AIM OF THE TASK:
When you reach the line containing "Table of Contents" in the entries below, begin reproducing lines exactly, and stop once the line containing "Recruitment Has Never Been This Easy" is done.

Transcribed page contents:
* * *

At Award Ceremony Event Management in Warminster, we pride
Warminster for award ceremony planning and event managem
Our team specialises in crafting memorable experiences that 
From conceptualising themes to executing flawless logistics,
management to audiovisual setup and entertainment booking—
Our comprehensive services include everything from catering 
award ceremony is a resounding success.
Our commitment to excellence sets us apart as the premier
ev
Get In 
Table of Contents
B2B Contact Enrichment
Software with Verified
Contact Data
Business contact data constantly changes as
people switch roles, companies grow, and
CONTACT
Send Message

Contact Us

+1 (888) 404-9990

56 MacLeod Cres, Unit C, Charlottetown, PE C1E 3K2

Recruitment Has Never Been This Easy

* * *

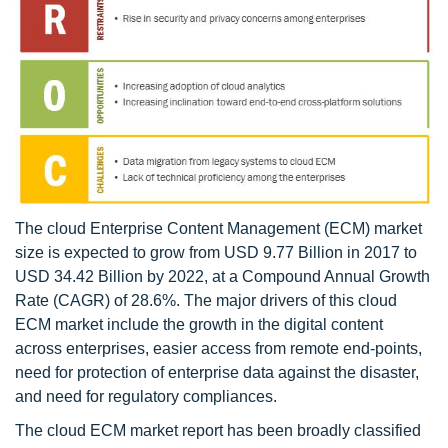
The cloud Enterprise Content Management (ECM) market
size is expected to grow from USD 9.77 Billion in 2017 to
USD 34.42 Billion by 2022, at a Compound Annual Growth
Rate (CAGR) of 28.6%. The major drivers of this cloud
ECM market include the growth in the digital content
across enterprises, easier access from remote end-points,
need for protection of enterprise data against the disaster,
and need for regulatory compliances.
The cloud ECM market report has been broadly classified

* * *

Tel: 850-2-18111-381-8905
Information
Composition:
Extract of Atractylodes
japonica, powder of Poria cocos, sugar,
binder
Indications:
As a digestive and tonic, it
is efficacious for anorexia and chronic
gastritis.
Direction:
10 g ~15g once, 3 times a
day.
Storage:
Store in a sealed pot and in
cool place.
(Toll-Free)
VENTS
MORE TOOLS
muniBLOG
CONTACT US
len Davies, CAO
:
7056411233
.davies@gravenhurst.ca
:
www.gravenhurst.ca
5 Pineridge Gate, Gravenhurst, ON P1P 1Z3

* * *

OUTPUT BELOW:
Table of Contents
B2B Contact Enrichment
Software with Verified
Contact Data
Business contact data constantly changes as
people switch roles, companies grow, and
CONTACT
Send Message

Contact Us

+1 (888) 404-9990

56 MacLeod Cres, Unit C, Charlottetown, PE C1E 3K2

Recruitment Has Never Been This Easy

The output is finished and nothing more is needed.